Task details: Please work out how many lines of this material include "planting", and answer with that number by itself.

Information given:
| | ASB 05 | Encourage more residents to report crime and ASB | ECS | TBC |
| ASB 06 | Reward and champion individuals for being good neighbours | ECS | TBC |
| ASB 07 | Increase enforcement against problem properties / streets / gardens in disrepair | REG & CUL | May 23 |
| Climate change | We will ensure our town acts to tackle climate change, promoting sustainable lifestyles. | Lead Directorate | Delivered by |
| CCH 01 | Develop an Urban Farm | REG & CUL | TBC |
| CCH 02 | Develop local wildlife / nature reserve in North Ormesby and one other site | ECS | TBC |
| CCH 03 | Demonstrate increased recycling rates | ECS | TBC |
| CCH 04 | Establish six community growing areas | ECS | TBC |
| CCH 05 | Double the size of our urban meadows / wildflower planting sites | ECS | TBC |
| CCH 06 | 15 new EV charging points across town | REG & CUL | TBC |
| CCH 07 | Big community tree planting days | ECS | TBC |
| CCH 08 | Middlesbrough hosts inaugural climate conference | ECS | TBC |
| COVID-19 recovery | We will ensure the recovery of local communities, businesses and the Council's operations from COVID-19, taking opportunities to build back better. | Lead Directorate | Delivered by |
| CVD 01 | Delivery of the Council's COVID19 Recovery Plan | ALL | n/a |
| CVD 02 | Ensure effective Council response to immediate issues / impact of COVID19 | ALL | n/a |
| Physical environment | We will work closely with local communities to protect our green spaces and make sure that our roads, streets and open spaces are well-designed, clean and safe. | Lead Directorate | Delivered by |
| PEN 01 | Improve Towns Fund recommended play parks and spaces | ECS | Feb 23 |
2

Output below: 2